◆ Source data
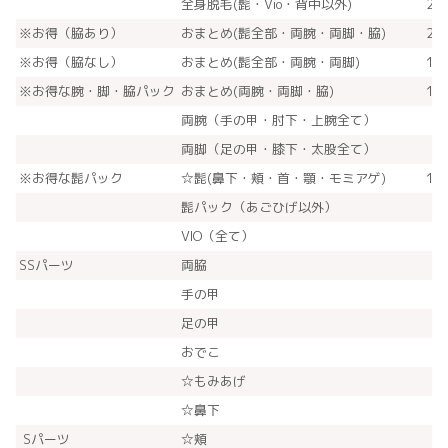
全身脱毛(髭・Vio・背中以外)
27
※お得（脇あり）
おまとめ(髭全部・両腕・両脚・脇)
20
※お得（脇なし）
おまとめ(髭全部・両腕・両脚)
19
※お得な腕・脚・脇パック
おまとめ(両腕・両脚・脇)
14
両腕（手の甲・肘下・上腕全て）
8
両脚（足の甲・膝下・太股全て）
9
※お得な髭パック
☆髭(鼻下・頬・首・顎・モミアゲ)
10
髭パック（あごひげ以外）
8
VIO（全て）
7
SSパーツ
両脇
手の甲
足の甲
おでこ
☆もみあげ
☆鼻下
Sパーツ
☆頬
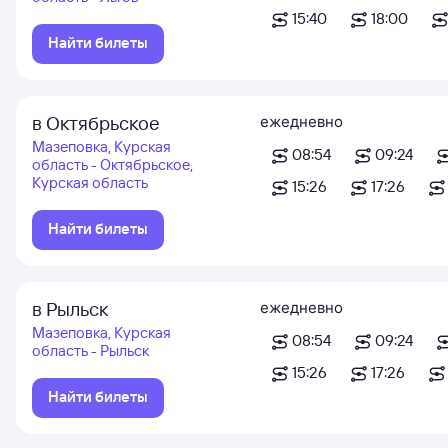
15:40
18:00
Найти билеты
в Октябрьское
ежедневно
Мазеповка, Курская
08:54
09:24
область - Октябрьское,
Курская область
15:26
17:26
Найти билеты
в Рыльск
ежедневно
Мазеповка, Курская
08:54
09:24
область - Рыльск
15:26
17:26
Найти билеты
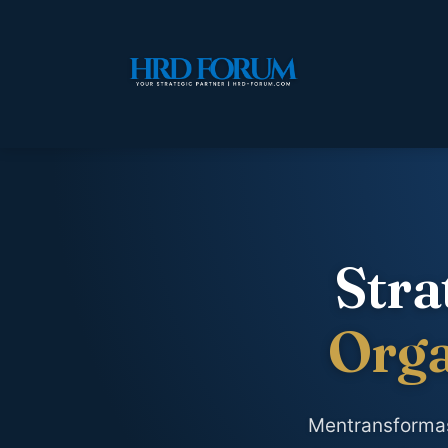
Stra
Orga
Mentransformas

◆ Exercise goal
Exact copy, no pictures: set down all the entries again as they stand.

◆ Answer box
全身脱毛(髭・Vio・背中以外)
27
※お得（脇あり）
おまとめ(髭全部・両腕・両脚・脇)
20
※お得（脇なし）
おまとめ(髭全部・両腕・両脚)
19
※お得な腕・脚・脇パック
おまとめ(両腕・両脚・脇)
14
両腕（手の甲・肘下・上腕全て）
8
両脚（足の甲・膝下・太股全て）
9
※お得な髭パック
☆髭(鼻下・頬・首・顎・モミアゲ)
10
髭パック（あごひげ以外）
8
VIO（全て）
7
SSパーツ
両脇
手の甲
足の甲
おでこ
☆もみあげ
☆鼻下
Sパーツ
☆頬
15:40
18:00
Найти билеты
в Октябрьское
ежедневно
Мазеповка, Курская
08:54
09:24
область - Октябрьское,
Курская область
15:26
17:26
Найти билеты
в Рыльск
ежедневно
Мазеповка, Курская
08:54
09:24
область - Рыльск
15:26
17:26
Найти билеты
Stra
Orga
Mentransformas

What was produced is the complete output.